Answer these questions using the news release below about the undergraduate research grant.
(a) Which foundation awarded the grant?
(b) What title will students who receive the scholarship be given?
(c) What position does Dr. Kenneth Hawley hold at the university?

### [PASSAGE SHOWN]
-----

The Lubbock Christian University Rhodes Family Institute for Undergraduate Research receives significant grant

The Lubbock Christian University Rhodes Family Institute for Undergraduate Research receives significant grant
(Source: Lubbock Christian University Rhodes Family Institute for Undergraduate Research)

LUBBOCK, Texas (NEWS RELEASE) - Lubbock Christian University’s (LCU’s) Rhodes Family Institute for Undergraduate Research has received a very generous two-year grant from The CH Foundation to provide scholarships for students who participate in undergraduate research.

The students who participate in undergraduate research and who receive the scholarship will be referred to as, Christine DeVitt Undergraduate Research Scholars. This endowment will benefit LCU student scholars in perpetuity.

LCU’s Director of Undergraduate Research Dr. Kenneth Hawley said, “The CH Foundation’s investment in the Institute for Undergraduate Research will support the growth and expansion of this work that is so vital to the life of the university, as students and faculty engage in scholarly inquiry and interdisciplinary discovery.”

-----

### [INFORMATION PROVIDED]
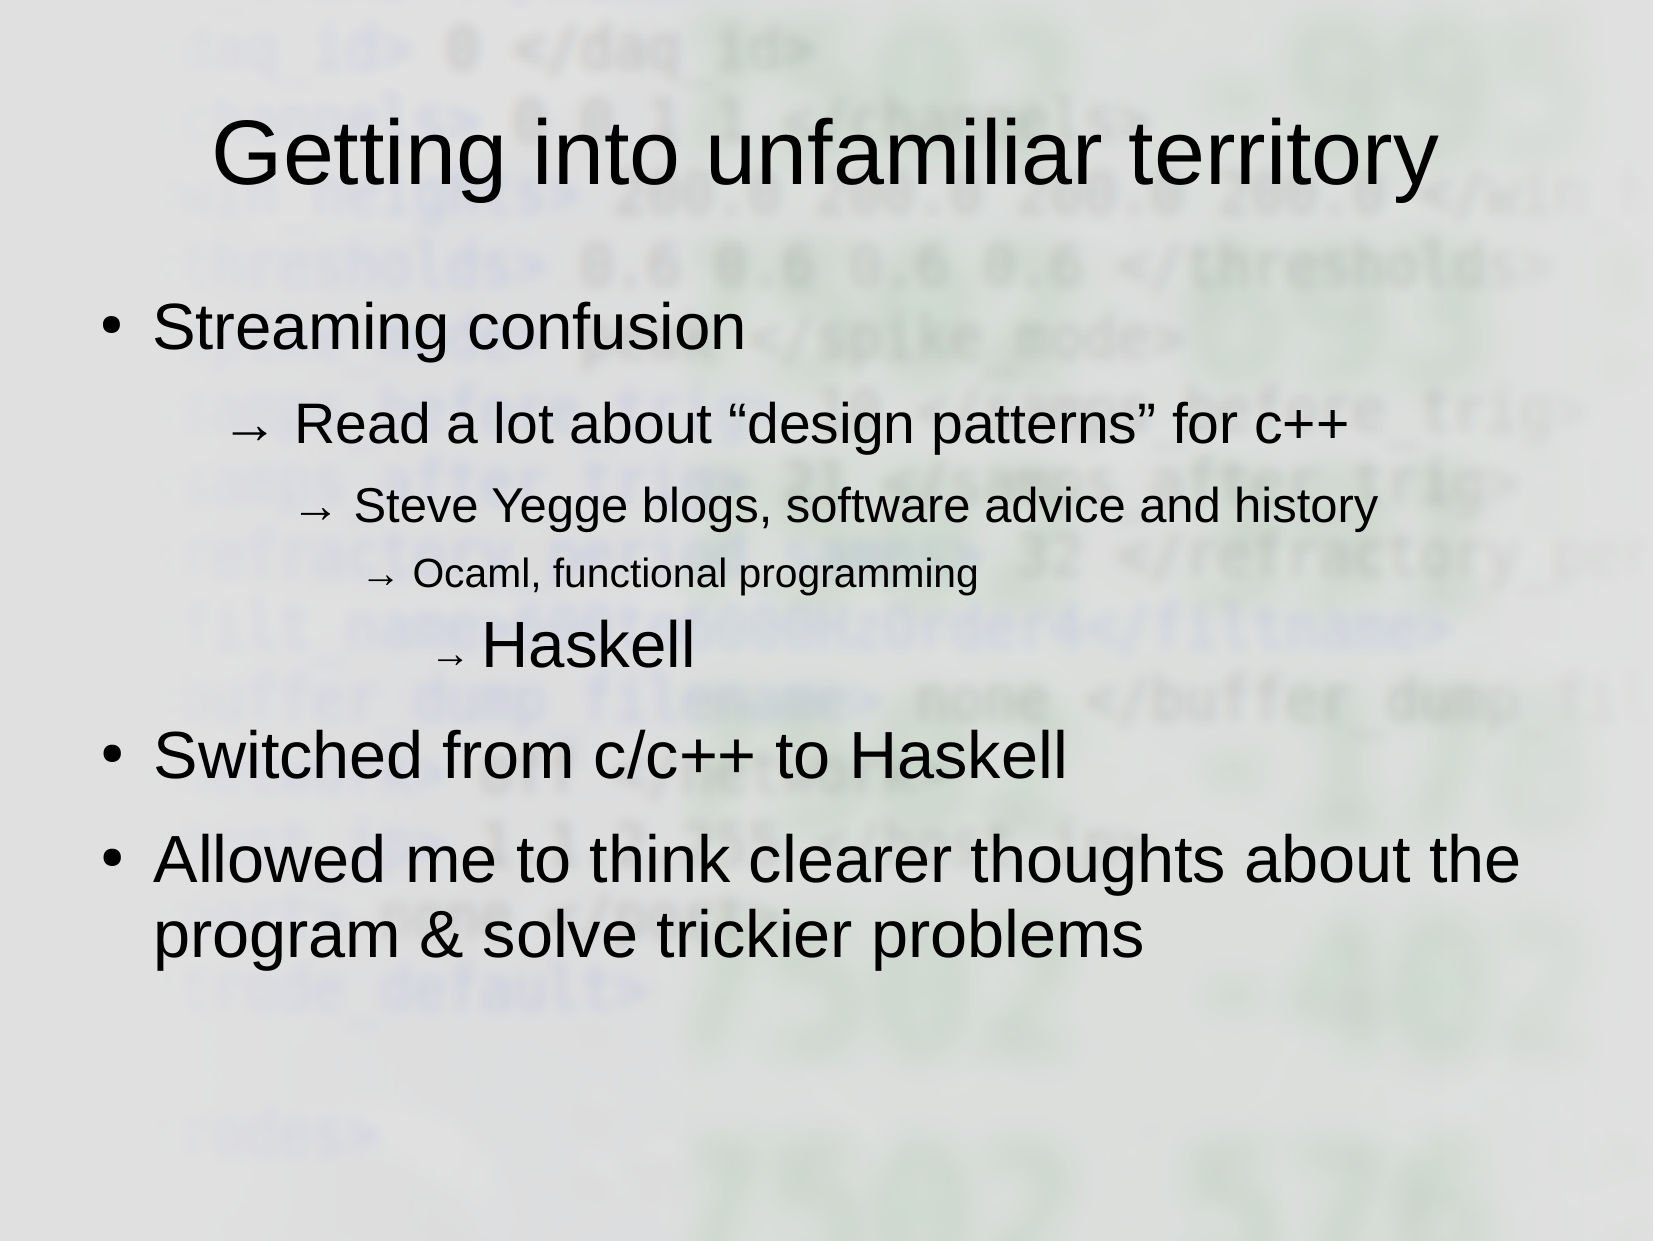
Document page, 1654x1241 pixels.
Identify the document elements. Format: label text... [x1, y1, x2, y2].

-----

### [FINISHED TASK]
(a) The CH Foundation
(b) Christine DeVitt Undergraduate Research Scholars
(c) Director of Undergraduate Research